Task requirements: Output only the lines of the entries that follow, starting at the one with "left eye: (164, 124)" and running down to the one with "left knee: (316, 133)", both included and unchanged.

(Information given begins)

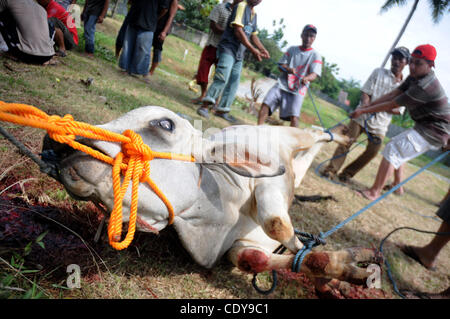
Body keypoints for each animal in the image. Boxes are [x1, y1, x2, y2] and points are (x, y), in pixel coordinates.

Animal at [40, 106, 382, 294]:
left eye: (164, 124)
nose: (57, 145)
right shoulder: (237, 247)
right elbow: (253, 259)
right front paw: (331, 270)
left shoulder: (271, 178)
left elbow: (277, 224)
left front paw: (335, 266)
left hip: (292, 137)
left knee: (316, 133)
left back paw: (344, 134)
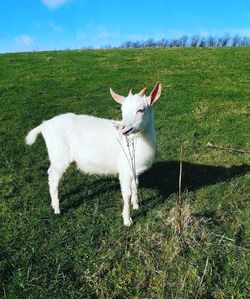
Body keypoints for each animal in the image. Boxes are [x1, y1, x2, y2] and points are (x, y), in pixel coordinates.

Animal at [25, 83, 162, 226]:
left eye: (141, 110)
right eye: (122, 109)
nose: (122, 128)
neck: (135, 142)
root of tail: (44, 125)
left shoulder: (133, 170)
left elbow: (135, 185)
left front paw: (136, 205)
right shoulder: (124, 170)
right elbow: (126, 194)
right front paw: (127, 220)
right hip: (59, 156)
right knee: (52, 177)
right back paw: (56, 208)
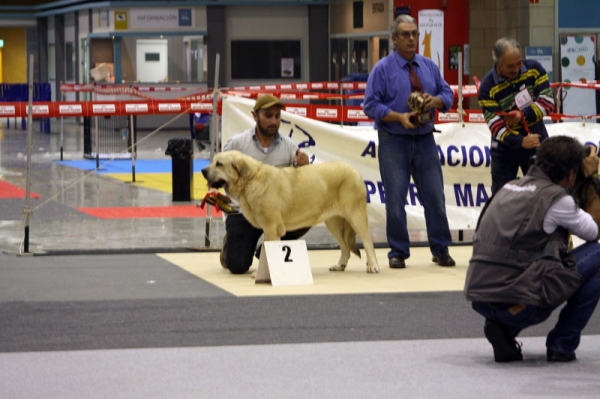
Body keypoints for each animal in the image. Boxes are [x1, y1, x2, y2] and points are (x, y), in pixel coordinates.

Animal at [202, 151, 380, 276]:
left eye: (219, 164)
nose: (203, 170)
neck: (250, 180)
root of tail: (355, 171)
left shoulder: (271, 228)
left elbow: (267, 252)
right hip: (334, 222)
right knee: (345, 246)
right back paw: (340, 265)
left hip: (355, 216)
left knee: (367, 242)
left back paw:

(Information given ends)

Task result:
left eye: (164, 124)
nose: (57, 145)
right shoulder: (237, 247)
right elbow: (253, 259)
right front paw: (331, 270)
left shoulder: (271, 178)
left elbow: (277, 224)
left front paw: (335, 266)
left hip: (292, 137)
left knee: (316, 133)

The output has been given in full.